### Work item
Reproduce the records exactly, but not the pictures.

### Provided data
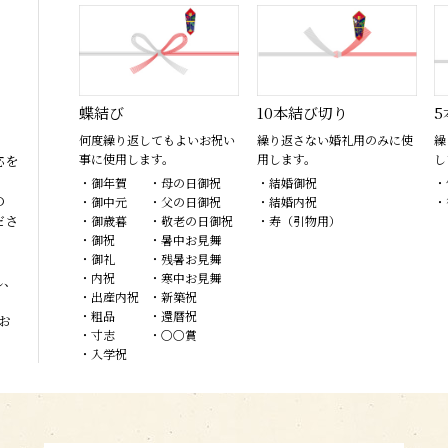
蝶結び
10本結び切り
5
何度繰り返してもよいお祝い
繰り返さない婚礼用のみに使
繰
事に使用します。
用します。
し
応を
・御年賀
・母の日御祝
・結婚御祝
・
の
・御中元
・父の日御祝
・結婚内祝
・
ださ
・御歳暮
・敬老の日御祝
・寿（引物用）
・御祝
・暑中お見舞
・御礼
・残暑お見舞
・内祝
・寒中お見舞
し、
・出産内祝
・新築祝
・粗品
・還暦祝
お
・寸志
・〇〇賞
・入学祝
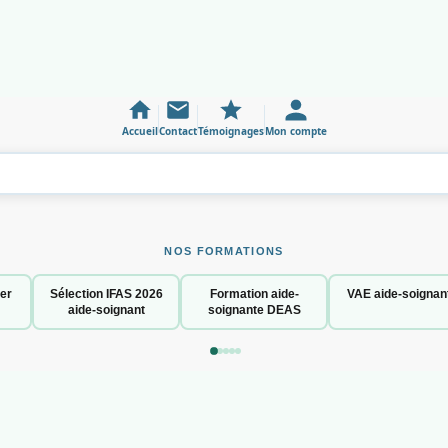
Accueil
Contact
Témoignages
Mon compte
NOS FORMATIONS
er
Sélection IFAS 2026
Formation aide-
VAE aide-soignan
aide-soignant
soignante DEAS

### Problem solution
蝶結び
10本結び切り
5
何度繰り返してもよいお祝い
繰り返さない婚礼用のみに使
繰
事に使用します。
用します。
し
応を
・御年賀
・母の日御祝
・結婚御祝
・
の
・御中元
・父の日御祝
・結婚内祝
・
ださ
・御歳暮
・敬老の日御祝
・寿（引物用）
・御祝
・暑中お見舞
・御礼
・残暑お見舞
・内祝
・寒中お見舞
し、
・出産内祝
・新築祝
・粗品
・還暦祝
お
・寸志
・〇〇賞
・入学祝
Accueil
Contact
Témoignages
Mon compte
NOS FORMATIONS
er
Sélection IFAS 2026
Formation aide-
VAE aide-soignan
aide-soignant
soignante DEAS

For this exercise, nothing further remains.